‘Archive Works’ by Patrizia Bach in Istanbul
ISTANBUL
German artist Patrizia Bach’s first solo exhibition in Istanbul, titled “Archive Works,” will open on May 12 at DEPO-Istanbul, giving an overview of Bach’s work over the past 10 years.
The artist, whose main medium is drawing, has been working on topics such as archiving, collecting and re-arranging as well as approaching the city as a site of memory, history and storage.
For the past decade, Bach has been focusing on long term projects that include in-depth research processes which result with expansive drawing installations that take over architecture.
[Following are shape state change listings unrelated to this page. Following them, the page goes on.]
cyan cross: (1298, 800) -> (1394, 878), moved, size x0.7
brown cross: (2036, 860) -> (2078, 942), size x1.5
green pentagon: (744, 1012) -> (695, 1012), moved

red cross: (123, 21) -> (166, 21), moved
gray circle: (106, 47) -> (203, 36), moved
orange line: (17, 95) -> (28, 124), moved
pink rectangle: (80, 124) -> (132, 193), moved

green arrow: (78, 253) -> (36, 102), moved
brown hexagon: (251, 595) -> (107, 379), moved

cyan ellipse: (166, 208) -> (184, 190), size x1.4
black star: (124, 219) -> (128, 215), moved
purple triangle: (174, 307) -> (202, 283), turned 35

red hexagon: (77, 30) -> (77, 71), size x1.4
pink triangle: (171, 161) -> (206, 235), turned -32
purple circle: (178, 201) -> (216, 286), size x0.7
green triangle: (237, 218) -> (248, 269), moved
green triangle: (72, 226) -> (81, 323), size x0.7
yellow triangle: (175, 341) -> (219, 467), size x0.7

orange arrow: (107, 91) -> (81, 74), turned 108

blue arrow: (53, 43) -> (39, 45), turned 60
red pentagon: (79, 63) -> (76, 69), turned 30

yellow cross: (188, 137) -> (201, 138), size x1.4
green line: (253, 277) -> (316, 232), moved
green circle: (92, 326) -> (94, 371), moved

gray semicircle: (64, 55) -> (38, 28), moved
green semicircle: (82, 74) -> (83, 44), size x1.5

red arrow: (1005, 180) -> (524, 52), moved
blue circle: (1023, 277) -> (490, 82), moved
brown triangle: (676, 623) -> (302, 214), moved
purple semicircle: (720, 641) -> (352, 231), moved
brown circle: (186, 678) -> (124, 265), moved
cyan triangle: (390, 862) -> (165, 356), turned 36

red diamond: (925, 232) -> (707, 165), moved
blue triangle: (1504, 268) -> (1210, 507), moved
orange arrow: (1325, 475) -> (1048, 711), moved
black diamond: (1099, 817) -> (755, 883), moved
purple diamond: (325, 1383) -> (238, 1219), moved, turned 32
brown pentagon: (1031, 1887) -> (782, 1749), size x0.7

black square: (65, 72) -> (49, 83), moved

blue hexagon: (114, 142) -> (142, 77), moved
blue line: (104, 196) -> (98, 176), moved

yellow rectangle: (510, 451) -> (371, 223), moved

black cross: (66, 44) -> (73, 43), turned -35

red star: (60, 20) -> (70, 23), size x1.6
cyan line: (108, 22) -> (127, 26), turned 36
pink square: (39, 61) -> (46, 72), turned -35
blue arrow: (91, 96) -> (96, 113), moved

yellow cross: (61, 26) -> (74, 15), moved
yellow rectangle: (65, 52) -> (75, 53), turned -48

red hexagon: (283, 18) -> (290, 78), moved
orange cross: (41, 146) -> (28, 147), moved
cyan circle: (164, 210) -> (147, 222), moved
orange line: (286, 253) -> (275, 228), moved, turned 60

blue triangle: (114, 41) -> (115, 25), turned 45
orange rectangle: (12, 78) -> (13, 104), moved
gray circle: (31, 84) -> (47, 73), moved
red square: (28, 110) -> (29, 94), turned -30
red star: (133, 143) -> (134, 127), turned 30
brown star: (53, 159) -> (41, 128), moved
Walter Benjamin’s thought-images and his ways of writing have deeply influenced Bach’s work in the recent years.
Her first encounter with this material took place in 2012 at the Walter Benjamin Archive in Berlin. Since then Benjamin’s pictures and thoughts have accompanied her in her art practice. They led her to Paris, where Benjamin himself once tried to rewrite the history of 19th century of France. Afterwards, she followed him to Moscow and retraced the steps of his Moscow Diary, and finally Bach traveled with his notes “On the Concept of History” to Istanbul.
Benjamin’s belief that history is inherent in all present things and pictures and that they are always to be read “in the fight for the oppressed past” did not only change the artist’s personal relation to history but influenced and changed her work immensely – also in retrospect her long-term work on and with amateur photographs, the TOMIKO Archive. In a certain sense, in her practice a complete circle spins from the Archive to Benjamin and from Benjamin back to the Archive.
The exhibition brings together her projects “Arcades-Work,” “TOMIKO Archive” and “Past on each of its Moments be Citable,” an installation of over 400 Drawings, accompanied by the projects’ research material, such as photographs, sketchbooks, maps and artist-books giving the viewer a glimpse of the artist’s journey and process.
Born in 1983 in Munich, Bach lives and works between Berlin and Istanbul. She has received several grants and scholarships in recent years, including the DAAD-scholarship and research-scholarship of Berliner Senate for the project “Past, in Each of its Moments be Citable – an Exhibition Project on Walter Benjamin’s Concept of History in the City of Istanbul,” as well as the Nafög scholarship of Berlin and the grant of Stiftung Kunstfond for her work on Walter Benjamin’s “Arcades-Project.”
Her monograph “Arcades-Work, Drawings on Walter Benjamin” was published in 2017 in German and English language by Revolver-Publishing, Berlin with accompanying texts by Kathrin Busch and Knut Ebeling.
The DEPO-Istanbul exhibition at is supported by the Goethe-Institut, Istanbul and the Walter Benjamin Archive, Berlin.